Israeli filmmaker Moshe Mizrahi, the country's only director of an Oscar-winning film, is to be buried in Tel Aviv on Monday following his death last week, friends and colleagues said.
The 86-year-old director of the Academy Award-winning 1977 film "Madame Rosa", which was filmed in France and starred Simone Signoret, died on Friday.
He also directed two other Oscar-nominated films in the 1970s: "I Love You Rosa" and "The House on Chelouche Street".
"Madame Rosa", the story of a former prostitute in Paris who had survived the Auschwitz death camp, won the Academy Award for best foreign language film, representing France.
It was an adaptation of the novel "The Life Before Us" by French author Romain Gary, written under the pseudonym Emile Ajar.
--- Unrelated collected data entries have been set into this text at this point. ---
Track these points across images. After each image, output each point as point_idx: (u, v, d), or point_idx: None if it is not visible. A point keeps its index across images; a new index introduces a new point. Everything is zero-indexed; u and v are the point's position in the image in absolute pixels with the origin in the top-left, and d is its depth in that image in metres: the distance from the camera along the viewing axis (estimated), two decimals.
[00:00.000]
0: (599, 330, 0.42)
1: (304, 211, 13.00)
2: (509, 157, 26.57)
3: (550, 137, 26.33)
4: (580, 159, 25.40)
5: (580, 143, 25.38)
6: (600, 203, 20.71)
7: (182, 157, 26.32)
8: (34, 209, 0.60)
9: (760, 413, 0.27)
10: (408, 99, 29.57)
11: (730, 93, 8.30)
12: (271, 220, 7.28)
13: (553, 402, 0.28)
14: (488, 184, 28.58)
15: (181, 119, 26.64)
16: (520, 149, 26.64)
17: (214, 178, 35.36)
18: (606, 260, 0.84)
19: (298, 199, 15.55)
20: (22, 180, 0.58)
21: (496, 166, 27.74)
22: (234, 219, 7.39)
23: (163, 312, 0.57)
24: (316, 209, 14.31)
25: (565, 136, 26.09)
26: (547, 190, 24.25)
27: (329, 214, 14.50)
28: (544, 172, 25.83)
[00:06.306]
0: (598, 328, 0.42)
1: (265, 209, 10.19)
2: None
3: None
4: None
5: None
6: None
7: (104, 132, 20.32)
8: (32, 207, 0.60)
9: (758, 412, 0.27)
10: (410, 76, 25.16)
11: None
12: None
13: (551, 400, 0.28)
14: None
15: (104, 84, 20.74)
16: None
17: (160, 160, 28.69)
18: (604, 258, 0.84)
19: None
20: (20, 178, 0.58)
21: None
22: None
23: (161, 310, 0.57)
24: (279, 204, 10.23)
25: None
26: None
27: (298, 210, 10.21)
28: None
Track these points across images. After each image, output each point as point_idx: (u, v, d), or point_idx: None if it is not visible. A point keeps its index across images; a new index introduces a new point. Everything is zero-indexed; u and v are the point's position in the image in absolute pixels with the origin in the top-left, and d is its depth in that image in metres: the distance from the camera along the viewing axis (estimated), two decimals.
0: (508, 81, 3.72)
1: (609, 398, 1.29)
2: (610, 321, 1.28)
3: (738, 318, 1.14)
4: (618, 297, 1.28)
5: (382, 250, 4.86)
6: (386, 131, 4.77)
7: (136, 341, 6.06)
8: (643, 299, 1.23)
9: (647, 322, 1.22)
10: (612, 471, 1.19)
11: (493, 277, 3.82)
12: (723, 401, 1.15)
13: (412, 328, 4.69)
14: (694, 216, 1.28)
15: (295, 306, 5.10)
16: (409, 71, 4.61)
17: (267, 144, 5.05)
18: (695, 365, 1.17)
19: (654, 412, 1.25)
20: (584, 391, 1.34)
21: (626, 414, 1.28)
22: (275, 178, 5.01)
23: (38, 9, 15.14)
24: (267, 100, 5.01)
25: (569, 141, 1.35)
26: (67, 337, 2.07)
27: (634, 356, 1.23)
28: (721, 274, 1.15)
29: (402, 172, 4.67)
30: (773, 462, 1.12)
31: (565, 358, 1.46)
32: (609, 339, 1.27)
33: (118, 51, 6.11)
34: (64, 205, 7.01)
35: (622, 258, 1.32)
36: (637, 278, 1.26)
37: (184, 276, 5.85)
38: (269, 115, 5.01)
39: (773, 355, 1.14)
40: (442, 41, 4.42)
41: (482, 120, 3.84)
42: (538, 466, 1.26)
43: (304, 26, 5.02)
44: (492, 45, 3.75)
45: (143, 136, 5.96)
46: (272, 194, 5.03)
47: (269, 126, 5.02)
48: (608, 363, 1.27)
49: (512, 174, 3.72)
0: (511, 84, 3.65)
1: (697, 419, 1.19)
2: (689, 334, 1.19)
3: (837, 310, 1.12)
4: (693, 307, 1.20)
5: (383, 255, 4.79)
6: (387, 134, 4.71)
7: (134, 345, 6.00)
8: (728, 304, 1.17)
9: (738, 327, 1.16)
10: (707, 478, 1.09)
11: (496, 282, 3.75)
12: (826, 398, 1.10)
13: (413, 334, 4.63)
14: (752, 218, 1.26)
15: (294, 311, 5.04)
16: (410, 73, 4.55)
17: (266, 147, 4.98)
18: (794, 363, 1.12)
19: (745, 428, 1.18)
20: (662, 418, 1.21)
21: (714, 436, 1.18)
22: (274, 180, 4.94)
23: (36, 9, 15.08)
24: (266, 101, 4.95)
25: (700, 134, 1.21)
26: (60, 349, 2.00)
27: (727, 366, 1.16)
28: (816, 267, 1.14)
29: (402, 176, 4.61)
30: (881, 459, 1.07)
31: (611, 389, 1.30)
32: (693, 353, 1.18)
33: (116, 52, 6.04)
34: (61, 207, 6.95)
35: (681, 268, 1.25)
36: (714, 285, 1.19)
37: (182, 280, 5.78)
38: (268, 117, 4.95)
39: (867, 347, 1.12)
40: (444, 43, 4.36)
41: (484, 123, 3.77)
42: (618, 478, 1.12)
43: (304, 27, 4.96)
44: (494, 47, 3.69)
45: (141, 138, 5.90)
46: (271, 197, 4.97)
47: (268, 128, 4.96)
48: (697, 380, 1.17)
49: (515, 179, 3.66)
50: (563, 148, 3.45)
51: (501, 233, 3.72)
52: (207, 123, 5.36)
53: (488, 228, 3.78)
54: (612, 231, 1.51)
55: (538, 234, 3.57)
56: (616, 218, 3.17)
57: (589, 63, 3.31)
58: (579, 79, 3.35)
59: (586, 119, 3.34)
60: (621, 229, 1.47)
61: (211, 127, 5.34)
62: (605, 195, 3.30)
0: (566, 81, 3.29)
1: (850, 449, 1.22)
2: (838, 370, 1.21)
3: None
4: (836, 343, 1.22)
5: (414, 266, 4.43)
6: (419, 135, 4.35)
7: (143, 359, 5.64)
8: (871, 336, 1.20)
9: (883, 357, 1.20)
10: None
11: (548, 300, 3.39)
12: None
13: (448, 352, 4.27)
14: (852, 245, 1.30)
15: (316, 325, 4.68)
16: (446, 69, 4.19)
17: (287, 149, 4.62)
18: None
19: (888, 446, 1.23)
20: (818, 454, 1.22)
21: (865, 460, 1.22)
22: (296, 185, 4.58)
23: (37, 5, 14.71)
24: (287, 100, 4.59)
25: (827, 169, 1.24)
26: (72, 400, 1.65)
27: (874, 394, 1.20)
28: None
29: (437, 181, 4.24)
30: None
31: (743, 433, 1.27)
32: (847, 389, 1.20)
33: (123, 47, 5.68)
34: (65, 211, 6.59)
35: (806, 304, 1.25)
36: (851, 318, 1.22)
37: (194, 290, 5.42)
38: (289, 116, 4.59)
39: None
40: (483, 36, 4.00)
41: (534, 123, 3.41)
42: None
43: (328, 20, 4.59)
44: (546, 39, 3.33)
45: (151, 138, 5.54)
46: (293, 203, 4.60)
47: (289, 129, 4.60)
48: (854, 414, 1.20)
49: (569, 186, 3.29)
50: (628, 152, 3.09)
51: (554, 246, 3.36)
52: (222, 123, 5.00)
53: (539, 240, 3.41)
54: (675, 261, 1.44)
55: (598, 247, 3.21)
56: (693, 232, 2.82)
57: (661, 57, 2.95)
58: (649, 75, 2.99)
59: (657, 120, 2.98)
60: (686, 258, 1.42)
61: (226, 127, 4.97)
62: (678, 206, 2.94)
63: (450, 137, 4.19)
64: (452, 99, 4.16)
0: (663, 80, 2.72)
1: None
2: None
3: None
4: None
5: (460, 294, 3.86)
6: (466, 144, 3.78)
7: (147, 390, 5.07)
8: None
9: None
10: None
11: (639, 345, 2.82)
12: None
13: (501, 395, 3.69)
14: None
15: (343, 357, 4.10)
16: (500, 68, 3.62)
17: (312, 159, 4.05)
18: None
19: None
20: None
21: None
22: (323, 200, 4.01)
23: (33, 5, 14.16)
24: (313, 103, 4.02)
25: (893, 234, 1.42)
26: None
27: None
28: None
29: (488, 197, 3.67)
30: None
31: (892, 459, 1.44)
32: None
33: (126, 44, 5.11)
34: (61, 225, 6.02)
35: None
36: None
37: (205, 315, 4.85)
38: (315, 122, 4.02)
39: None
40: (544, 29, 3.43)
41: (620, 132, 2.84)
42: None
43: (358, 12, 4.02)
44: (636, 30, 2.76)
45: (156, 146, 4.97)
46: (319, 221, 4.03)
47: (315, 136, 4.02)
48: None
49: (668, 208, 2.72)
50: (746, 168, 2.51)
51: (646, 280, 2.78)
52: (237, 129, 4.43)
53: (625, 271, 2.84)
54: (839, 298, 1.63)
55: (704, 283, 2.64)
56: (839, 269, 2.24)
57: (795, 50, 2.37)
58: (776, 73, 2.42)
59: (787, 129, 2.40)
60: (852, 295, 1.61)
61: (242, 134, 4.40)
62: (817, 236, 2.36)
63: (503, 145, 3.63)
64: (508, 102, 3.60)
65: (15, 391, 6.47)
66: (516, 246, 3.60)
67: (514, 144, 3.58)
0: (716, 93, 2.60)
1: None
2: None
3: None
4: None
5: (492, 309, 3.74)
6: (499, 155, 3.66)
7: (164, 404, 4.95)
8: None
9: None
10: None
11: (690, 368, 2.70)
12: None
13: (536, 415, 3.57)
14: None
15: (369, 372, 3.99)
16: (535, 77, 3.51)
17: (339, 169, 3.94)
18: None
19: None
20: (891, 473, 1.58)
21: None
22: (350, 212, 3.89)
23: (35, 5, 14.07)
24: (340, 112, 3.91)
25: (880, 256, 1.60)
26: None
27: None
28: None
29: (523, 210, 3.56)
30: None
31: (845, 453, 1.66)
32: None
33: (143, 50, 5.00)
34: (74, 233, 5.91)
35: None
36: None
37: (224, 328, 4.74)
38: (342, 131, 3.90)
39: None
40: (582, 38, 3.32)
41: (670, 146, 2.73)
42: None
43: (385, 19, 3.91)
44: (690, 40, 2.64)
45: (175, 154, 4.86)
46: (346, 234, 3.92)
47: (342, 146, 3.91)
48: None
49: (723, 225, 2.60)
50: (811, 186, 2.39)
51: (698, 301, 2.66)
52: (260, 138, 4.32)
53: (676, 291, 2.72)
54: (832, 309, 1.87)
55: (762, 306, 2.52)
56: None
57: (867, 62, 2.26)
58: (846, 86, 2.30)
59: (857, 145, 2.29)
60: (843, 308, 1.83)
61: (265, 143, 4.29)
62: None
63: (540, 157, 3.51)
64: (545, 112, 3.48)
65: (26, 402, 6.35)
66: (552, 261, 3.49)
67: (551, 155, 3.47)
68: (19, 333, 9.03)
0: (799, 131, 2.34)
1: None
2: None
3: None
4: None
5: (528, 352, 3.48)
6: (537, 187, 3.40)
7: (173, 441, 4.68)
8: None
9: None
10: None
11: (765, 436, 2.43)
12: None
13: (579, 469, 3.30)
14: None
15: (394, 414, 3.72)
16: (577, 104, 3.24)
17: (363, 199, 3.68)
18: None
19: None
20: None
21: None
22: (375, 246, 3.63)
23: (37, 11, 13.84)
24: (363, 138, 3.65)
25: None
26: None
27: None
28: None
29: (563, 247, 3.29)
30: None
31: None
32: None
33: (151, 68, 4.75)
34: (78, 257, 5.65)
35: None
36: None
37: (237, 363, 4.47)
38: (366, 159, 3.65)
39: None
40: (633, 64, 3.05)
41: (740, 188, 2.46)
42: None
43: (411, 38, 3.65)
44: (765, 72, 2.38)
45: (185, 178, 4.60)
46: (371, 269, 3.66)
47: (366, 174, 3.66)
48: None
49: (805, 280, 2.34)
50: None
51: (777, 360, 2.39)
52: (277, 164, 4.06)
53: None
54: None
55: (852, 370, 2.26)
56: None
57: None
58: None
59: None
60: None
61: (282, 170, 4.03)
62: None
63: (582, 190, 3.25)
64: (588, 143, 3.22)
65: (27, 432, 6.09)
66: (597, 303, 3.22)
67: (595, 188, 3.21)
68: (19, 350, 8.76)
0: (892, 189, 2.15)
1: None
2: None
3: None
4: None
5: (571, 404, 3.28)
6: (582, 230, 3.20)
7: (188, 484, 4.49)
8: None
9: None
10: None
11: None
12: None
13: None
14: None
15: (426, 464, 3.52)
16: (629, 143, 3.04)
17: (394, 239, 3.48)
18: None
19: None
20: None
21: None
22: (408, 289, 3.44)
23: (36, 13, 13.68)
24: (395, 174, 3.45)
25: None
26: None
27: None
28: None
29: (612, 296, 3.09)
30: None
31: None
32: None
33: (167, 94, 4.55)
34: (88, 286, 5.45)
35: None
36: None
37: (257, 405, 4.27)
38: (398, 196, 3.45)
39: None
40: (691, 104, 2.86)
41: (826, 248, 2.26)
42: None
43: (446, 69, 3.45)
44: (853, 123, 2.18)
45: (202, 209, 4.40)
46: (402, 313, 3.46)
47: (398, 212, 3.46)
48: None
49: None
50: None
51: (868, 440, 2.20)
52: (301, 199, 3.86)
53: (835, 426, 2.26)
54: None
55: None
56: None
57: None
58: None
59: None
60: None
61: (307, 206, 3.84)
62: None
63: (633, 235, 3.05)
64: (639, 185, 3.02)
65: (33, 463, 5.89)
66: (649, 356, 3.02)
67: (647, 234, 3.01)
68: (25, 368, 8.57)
Born in 1931 in Egypt, Mizrahi emigrated to what was then British Mandatory Palestine in 1946 with his mother and brother.
His brother was killed in an Egyptian air strike in the 1948 war surrounding Israel's creation.
He studied film in France in the 1950s and spent much of his career there before returning to Israel.
His other films included "Every Time We Say Goodbye", set in Jerusalem and released in 1986 starring Tom Hanks.
Regine Mihal Friedman, a retired professor of film studies at Tel Aviv University where Mizrahi also taught, called him "an extremely special figure in Israeli cinema" but also beyond.
"For example, what is very striking in Moshe Mizrahi's films is the place he gives to women," she told AFP.
Israeli actress Gila Almagor, who appeared in several of his films, told Israeli news site Walla that he "brought a European touch to Israeli cinema."